Open-source specialist Red Hat has launched a "real-time" addition to its Linux operating system, which it claims will make some features run 100 times faster than rival technologies.
Red Hat's Messaging Real-time Grid (MRG) was launched as a beta on Tuesday with a full release in the first half of 2008. MRG is an addition to the open-source specialist's Red Hat Enterprise Linux platform, and is designed for businesses such as banks that need to carry out transactions on their IT systems as instantaneously as possible, or "real-time".
MRG gives Red Hat's core operating system real-time functionality, said Scott Crenshaw, vice president of Red Hat's infrastructure business unit at a pre-launch event on Monday. With a real-time operating system, IT managers would have guaranteed response times, and no longer have to overprovision to meet required service levels, he explained. "Our prediction is that real-time will become a normal part of the infrastructure."

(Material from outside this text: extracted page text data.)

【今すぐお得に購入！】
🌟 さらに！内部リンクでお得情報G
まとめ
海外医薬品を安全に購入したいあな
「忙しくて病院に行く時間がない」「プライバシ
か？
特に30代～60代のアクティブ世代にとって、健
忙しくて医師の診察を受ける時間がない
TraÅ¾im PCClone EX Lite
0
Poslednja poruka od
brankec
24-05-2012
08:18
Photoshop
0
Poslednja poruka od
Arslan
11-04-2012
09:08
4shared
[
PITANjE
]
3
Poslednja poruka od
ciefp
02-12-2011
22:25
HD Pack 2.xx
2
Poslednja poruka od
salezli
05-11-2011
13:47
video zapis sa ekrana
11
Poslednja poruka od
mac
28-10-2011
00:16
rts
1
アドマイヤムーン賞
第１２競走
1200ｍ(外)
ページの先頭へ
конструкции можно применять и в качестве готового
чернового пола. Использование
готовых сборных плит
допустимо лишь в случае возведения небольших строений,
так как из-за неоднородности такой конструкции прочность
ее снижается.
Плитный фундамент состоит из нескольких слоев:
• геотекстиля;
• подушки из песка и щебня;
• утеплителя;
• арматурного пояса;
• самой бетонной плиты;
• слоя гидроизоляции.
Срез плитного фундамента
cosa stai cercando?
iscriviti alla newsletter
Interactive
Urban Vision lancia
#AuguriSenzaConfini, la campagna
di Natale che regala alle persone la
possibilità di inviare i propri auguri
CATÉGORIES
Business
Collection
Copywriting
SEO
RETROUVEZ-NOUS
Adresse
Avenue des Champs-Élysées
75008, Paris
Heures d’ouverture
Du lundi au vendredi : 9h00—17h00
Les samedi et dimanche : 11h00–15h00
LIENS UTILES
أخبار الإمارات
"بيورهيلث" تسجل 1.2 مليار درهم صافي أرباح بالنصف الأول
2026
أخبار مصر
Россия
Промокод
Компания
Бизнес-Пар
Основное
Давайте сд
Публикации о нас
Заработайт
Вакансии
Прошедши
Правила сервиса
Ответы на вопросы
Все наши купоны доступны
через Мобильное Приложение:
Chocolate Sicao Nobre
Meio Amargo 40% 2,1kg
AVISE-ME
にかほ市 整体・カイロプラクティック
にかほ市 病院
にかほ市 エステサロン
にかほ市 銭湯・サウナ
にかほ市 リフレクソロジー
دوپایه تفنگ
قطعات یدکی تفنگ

MRG includes message-queuing middleware, that allows applications to communicate with each other. It is the first commercial implementation of Advanced Message Queuing Protocol (AMQP), an open-source system that Crenshaw claims is 100 times faster than competing proprietary products from Tibco and IBM.
"I don't think this is the last time you'll see a hundredfold improvement," said Crenshaw, who credits the speed-up of messaging services to the community-development model.
The other notable feature of the MRG platform is its grid capability, which will allow enterprise applications to "steal" spare processor cycles from Linux desktops. "Previously grid has been for high-performance computing (HPC)," said Crenshaw. "We are extending that to any application -- we call it high throughput computing [HTC]." If there is high demand on Web servers, for instance, a company's IT system would be able to use more capacity on desktops and on commercial grid services such as Amazon's Elastic Compute Cloud."
The grid features are developed from a joint project at the University of Wisconsin, where Red Hat engineers worked alongside academics, said Crenshaw. The ability to "steal" cycles from desktops is based on integration with Intel's vPro desktop management technology, which also improves RHEL's ability to manage desktop systems.